Required action 1
According to the passage on conic section calculations, how many values of c does a parabola have, and why?
Required action 2
Could you continue the passage on conic section calculations from the point where it stops?

More calculations[edit | edit source]

The values $D,E,F:$

$D=2p+2Xac;\ 2p=(D-2Xac)$

$E=2q+2Xbc;\ 2q=(E-2Xbc)$

$F=Xcc-pp-qq\ \dots \ (10)$

$(10)*4:\ 4F=4Xcc-4pp-4qq\ \dots \ (11)$

In $(11)$ replace $4pp,4qq:\ 4F=4Xcc-(D-2Xac)(D-2Xac)-(E-2Xbc)(E-2Xbc)\ \dots \ (12)$

Expand $(12),$ simplify, gather like terms and result is quadratic function in $c:$

$(a\_)c^{2}+(b\_)c+(c\_)=0\ \dots \ (14)$ where:

$a\_=4X(1-Xaa-Xbb)$

$aa+bb=1,$ Therefore:

$a\_=4X(1-X)$

$b\_=4X(Da+Eb)$

$c\_=-(D^{2}+E^{2}+4F)$

For parabola, there is one value of $c$ because there is one directrix.

For ellipse and hyperbola, there are two values of $c$ because there are two directrices.

Implementation[edit | edit source]

# python code

def compare_ABCDEF1_ABCDEF2 (ABCDEF1, ABCDEF2) :
    '''
status = compare_ABCDEF1_ABCDEF2 (ABCDEF1, ABCDEF2)

This function compares the two conic sections.
"0.75x^2 + y^2 + 3 = 0" and "3x^2 + 4y^2 + 12 = 0" compare as equal.

Collected data:

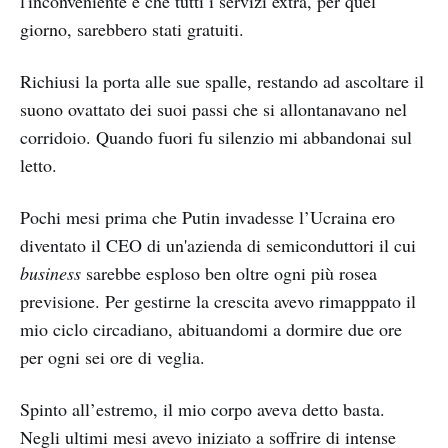
l'inconveniente e che tutti i servizi extra, per quel
giorno, sarebbero stati gratuiti.
Richiusi la porta alle sue spalle, restando ad ascoltare il
suono ovattato dei suoi passi che si allontanavano nel
corridoio. Quando fuori fu silenzio mi abbandonai sul
letto.
Pochi mesi prima che Putin invadesse l’Ucraina ero
diventato il CEO di un'azienda di semiconduttori il cui
business
sarebbe esploso ben oltre ogni più rosea
previsione. Per gestirne la crescita avevo rimapppato il
mio ciclo circadiano, abituandomi a dormire due ore
per ogni sei ore di veglia.
Spinto all’estremo, il mio corpo aveva detto basta.
Negli ultimi mesi avevo iniziato a soffrire di intense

Your response 1
A parabola has one value of c because it has one directrix.

Your response 2
"0.75x^2 + y^2 + 3 = 0" and "3x^2 + 4y^2 + 10 = 0" compare as not equal.

(0.24304)x^2 + (1.49296)y^2 + (-4.28544)xy + (159.3152)x + (-85.1136)y + (2858.944) = 0
            and
(-0.0784)x^2 + (-0.4816)y^2 + (1.3824)xy + (-51.392)x + (27.456)y + (-922.24) = 0
            are verified as the same curve.

>>> abcdef1 = (0.24304, 1.49296, -4.28544, 159.3152, -85.1136, 2858.944)
>>> abcdef2 = (-0.0784, -0.4816, 1.3824, -51.392, 27.456, -922.24)
>>> [ (v[0]/v[1]) for v in zip(abcdef1, abcdef2) ]
[-3.1, -3.1, -3.1, -3.1, -3.1, -3.1]
set ([-3.1, -3.1, -3.1, -3.1, -3.1, -3.1]) = {-3.1}
'''
    thisName = 'compare_ABCDEF1_ABCDEF2 (ABCDEF1, ABCDEF2) :'

    # For each value in ABCDEF1, ABCDEF2, both value1 and value2 must be 0
    # or both value1 and value2 must be non-zero.
    for v1,v2 in zip (ABCDEF1, ABCDEF2) :
        status = (bool(v1) == bool(v2))
        if not status :
            print (thisName)
            print ('  mismatch:',v1,v2)
            return status

    # Results of v1/v2 must all be the same.
    set1 = { (v1/v2) for (v1,v2) in zip (ABCDEF1, ABCDEF2) if v2 }
    status = (len(set1) == 1)
    if status : quotient, = list(set1)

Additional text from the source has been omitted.